### PROBLEM DETAILS:
From the email about caching a computed attribute below, reproduce word for word the passage starting at "A pattern that" and ending at "upper = property(_get)".

### EXTRACTED TEXT:
Hi,

A pattern that I used multiple times is to compute an object attribute
only once and cache the result into the object. Dummy example:
---
class X:
    def __init__(self, name):
        self.name = name
        self._cached_upper = None

    def _get(self):
        if self._cached_upper is None:
            print("compute once")
            self._cached_upper = self.name.upper()
        return self._cached_upper
    upper = property(_get)

obj = X("victor")
print(obj.upper)
print(obj.upper)   # use cached value
---

It would be interesting to be able to replace obj.upper property with
an attribute (to reduce the performance overhead of calling _get()
method), but "obj.upper = value" raises an error since the property
prevents to set the attribute.

I understood that the proposed @called_once would store the cached
value into the function namespace.

Victor


Le lun. 27 avr. 2020 à 23:44, <t...@tomforb.es> a écrit :
>
> Hello,
> After a great discussion in python-ideas[1][2] it was suggested that I 
> cross-post this proposal to python-dev to gather more comments from those who 
> don't follow python-ideas.

### EXTRACTED ENTRIES:

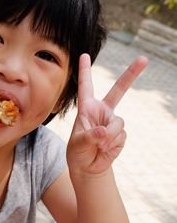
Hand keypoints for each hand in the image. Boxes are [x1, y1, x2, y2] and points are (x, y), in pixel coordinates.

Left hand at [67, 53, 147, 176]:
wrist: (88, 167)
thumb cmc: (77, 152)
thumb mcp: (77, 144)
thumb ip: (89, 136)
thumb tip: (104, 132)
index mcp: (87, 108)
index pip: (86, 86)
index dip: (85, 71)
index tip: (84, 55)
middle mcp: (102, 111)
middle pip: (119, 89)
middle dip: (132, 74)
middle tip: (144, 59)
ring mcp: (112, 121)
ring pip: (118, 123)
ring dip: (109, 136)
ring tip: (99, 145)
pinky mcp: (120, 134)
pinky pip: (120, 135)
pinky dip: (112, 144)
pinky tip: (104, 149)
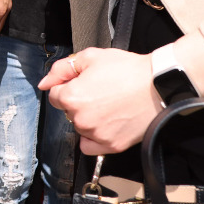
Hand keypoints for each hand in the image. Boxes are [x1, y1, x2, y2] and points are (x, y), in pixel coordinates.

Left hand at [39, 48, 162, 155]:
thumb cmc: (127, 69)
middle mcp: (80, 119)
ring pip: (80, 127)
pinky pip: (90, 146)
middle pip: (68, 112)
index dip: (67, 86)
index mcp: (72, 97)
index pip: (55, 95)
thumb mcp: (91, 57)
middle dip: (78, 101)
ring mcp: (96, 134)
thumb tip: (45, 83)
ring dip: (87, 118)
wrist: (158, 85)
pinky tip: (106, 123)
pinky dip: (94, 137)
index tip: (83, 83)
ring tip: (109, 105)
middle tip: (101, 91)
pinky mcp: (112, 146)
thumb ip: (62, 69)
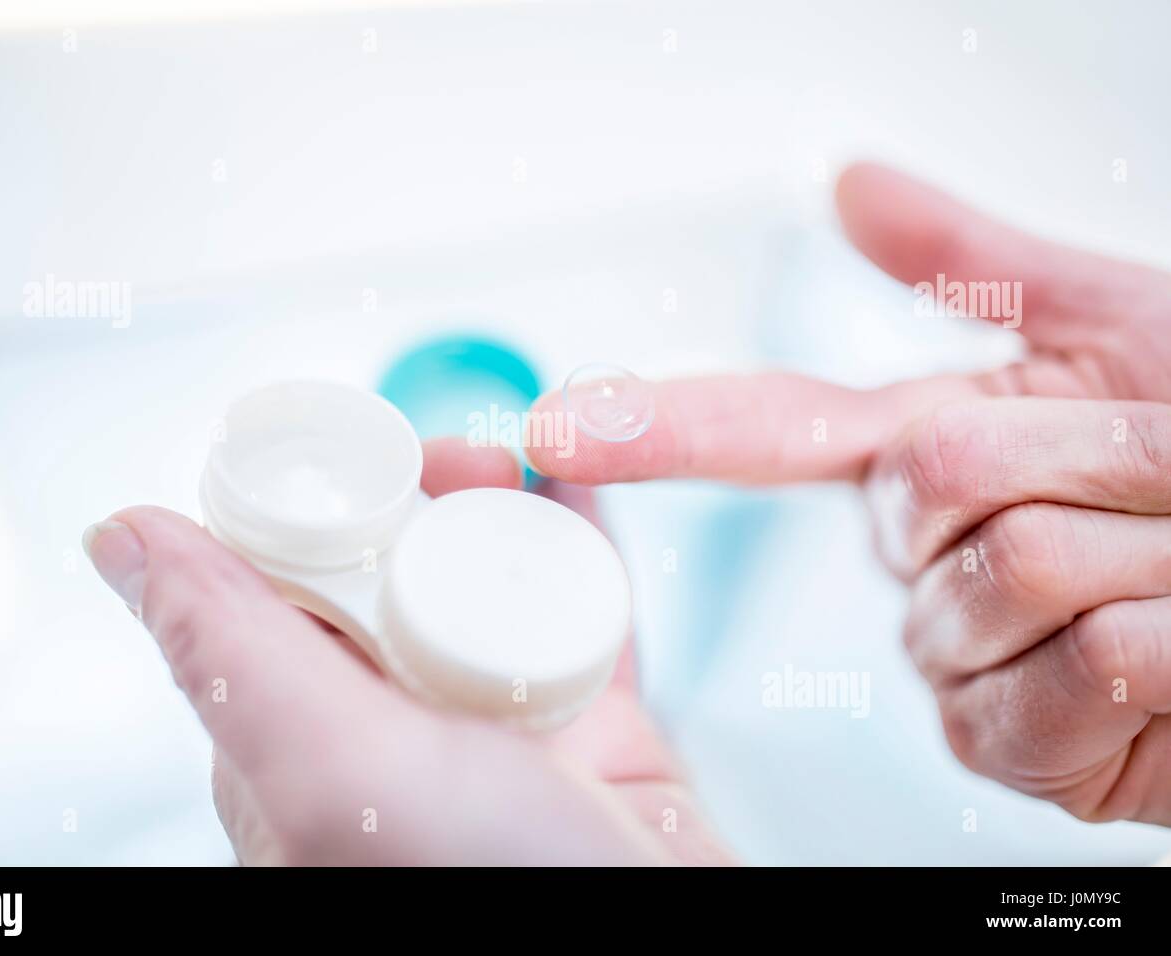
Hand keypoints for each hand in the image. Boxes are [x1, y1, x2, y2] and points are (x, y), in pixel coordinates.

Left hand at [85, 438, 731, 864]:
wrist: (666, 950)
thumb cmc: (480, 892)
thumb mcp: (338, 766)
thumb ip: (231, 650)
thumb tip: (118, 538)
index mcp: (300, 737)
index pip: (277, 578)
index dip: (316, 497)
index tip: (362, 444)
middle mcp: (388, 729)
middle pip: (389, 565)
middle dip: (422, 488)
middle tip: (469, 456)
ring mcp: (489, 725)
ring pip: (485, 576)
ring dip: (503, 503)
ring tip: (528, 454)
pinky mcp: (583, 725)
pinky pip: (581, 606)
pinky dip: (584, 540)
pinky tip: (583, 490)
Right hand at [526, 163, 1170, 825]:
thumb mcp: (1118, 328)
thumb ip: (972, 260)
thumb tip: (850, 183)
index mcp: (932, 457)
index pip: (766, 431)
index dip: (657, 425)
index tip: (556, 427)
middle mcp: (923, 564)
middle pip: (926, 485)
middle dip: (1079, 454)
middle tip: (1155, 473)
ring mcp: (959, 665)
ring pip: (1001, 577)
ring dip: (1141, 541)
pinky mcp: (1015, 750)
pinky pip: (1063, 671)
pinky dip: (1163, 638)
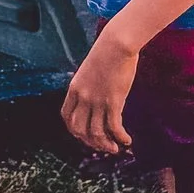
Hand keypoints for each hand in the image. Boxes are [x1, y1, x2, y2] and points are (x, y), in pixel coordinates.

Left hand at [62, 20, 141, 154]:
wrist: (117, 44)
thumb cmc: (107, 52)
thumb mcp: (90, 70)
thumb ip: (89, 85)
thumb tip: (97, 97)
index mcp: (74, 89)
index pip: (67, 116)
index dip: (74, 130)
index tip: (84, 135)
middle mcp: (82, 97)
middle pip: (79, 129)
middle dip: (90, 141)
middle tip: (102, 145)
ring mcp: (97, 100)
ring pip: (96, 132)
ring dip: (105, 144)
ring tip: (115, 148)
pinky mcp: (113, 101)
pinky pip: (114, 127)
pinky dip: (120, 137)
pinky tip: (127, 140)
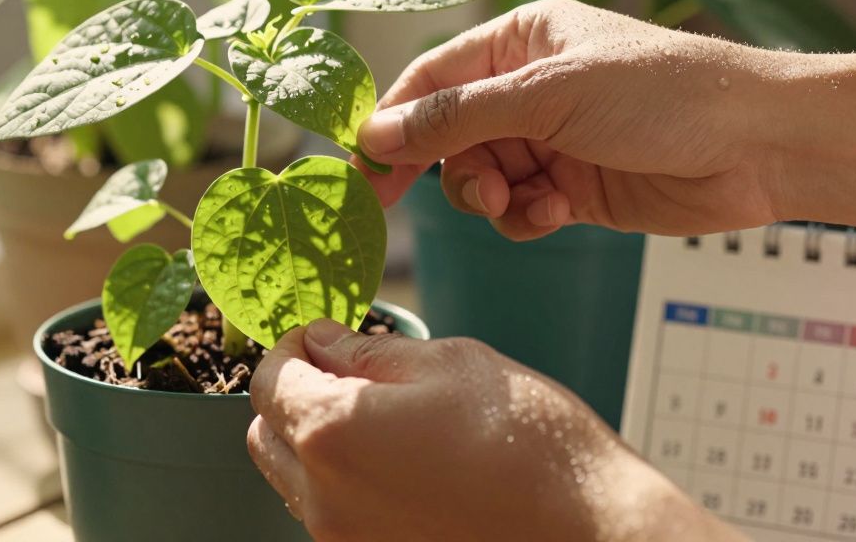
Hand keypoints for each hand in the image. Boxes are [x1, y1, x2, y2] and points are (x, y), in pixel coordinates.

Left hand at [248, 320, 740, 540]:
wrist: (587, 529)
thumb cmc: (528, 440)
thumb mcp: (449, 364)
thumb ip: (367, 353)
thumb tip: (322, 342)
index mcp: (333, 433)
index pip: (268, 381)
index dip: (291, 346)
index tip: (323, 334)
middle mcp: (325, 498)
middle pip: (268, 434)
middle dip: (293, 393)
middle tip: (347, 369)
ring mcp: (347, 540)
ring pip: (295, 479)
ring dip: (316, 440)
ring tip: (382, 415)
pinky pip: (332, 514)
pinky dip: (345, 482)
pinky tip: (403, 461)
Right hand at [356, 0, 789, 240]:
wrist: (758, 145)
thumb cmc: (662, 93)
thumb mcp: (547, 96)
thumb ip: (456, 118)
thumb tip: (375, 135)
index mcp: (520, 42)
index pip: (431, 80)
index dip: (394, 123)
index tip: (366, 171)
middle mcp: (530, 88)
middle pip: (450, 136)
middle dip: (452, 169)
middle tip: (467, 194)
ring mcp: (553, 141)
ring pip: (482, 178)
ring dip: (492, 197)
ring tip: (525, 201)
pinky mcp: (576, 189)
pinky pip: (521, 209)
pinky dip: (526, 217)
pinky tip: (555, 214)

### OUTPUT BELOW:
A pattern that I used multiple times is to compute an object attribute
only once and cache the result into the object. Dummy example:
---
class X:
    def __init__(self, name):
        self.name = name
        self._cached_upper = None

    def _get(self):
        if self._cached_upper is None:
            print("compute once")
            self._cached_upper = self.name.upper()
        return self._cached_upper
    upper = property(_get)